At 9:37 am ring the hospital again. Routine is familiar now. First patient inquiries puts me through to AED (accident & emergency dept?), then AED reception puts me through to nurse’s station where it rings and rings and rings until someone answers if I am lucky. At each stage I have to spell – J O H A N R I J N B E N D E – no, not Joanne, YO HAN. Yes, with a J. The CT scan results are not there yet. There is nothing else to tell me. NO, I AM NOT PERMITTED TO COME IN. I can ring back in another 2 – 3 hours by which time they should have the results.
Agonising.
What to do now? You know what. Petrol stations are open. I am going to put petrol in my car. The tank is less than 1/4 full. This is an emergency. I need petrol!
Minor disaster at petrol pump. It was not pumping. I pulled it out to find out what was wrong. It started pumping all over my trousers, jacket and shoes. Then the car swallowed $130 + worth of petrol. The girl at the night pay window was not the least bit interested in the forecourt spill. All she wanted to know was if I had FlyBuys. Drive home with window down so as not to suffocate, change clothes, throw everything in the wash.
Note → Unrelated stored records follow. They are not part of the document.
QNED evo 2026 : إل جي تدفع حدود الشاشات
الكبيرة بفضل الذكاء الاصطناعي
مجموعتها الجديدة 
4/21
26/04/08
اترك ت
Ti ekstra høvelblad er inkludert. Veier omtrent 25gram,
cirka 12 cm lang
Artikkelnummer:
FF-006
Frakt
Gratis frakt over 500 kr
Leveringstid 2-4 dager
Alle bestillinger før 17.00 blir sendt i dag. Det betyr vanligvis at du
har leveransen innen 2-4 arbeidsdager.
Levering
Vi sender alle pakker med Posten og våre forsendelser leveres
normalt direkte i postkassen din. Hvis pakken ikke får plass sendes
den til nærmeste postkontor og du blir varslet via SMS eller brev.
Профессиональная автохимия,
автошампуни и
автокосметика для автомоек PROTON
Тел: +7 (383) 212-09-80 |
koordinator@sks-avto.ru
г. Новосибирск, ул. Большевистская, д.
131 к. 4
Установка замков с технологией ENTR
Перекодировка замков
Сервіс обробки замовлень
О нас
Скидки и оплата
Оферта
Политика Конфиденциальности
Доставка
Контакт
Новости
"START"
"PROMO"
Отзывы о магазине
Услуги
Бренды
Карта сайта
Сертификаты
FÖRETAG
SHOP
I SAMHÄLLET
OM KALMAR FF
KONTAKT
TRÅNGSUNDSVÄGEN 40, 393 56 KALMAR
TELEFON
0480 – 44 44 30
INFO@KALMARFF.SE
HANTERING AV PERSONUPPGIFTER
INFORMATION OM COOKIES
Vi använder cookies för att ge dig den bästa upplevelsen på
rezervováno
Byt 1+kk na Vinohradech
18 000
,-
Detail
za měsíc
Now the whole apartment smells of petrol. As I say, a minor disaster.
Still too early to phone hospital again, so I vacuum, attend to emails, whatever to keep me from climbing the walls. And I take Kali for another walk.
At 11:55 am I ring the hospital again. It takes more than six minutes but I eventually talk to the nurse who is looking after him. This time I beg for real information. The doctors have yet to review the CT scan. But Johan is still feeling dizzy and nauseous and incapable of moving without distress. He been given medication, but needs to stay put until he is feeling better. His phone is out of reach and the nurse has heard it ringing. He promises to give it to him when he wakes up. That might be sometime given Johan’s ability to sleep, and the fact that he will be disinclined to wake up to the way he is feeling right now.
There is literally nothing to be done. Johan is still in AED and I just have to wait and see. Hopefully I will get to have a word with him before the day is out. I send out my updated texts and take a call from my sister. She suggests therapeutic baking for his return home. I put the twice washed load of washing in the dryer still stinking of petrol and start heating up soup from the freezer for lunch.
First Amy rings, then in the middle of the call Johan. I quickly switch over and put him on video so I can see how he looks. He is still attached to the eye mask from home, so looks a bit like a pirate. Other than that, and the fact that he keeps his eyes shut so as not to get dizzy, he does not look too bad. But he still cannot move without feeling sick and is definitely not well enough to go anywhere yet. He quickly confirms that the scan was clear and it is an inner ear issue. So he is quite distressingly unwell, but it is not life threatening. I am very happy. He is less so for the moment, which is not surprising. The nurse in the background confirms the ‘no visitor’ rule, and we discuss how to deliver essentials like phone charger and tooth brush Even that is not easy in lockdown and the logistics seem daunting until I remember good neighbour Terry is working at the hospital tonight and has offered to check in on Johan. But using the phone is a drain on Johan’s capacity and we have a relatively short call.
So all is about as well can be in the circumstances. Not good but apparently under control. Kali and I will have to care for each other tonight, while others care for Johan. I can relax a little. Breathe normally. Spread the news. And hope for a good night’s sleep. The next few days could be challenging.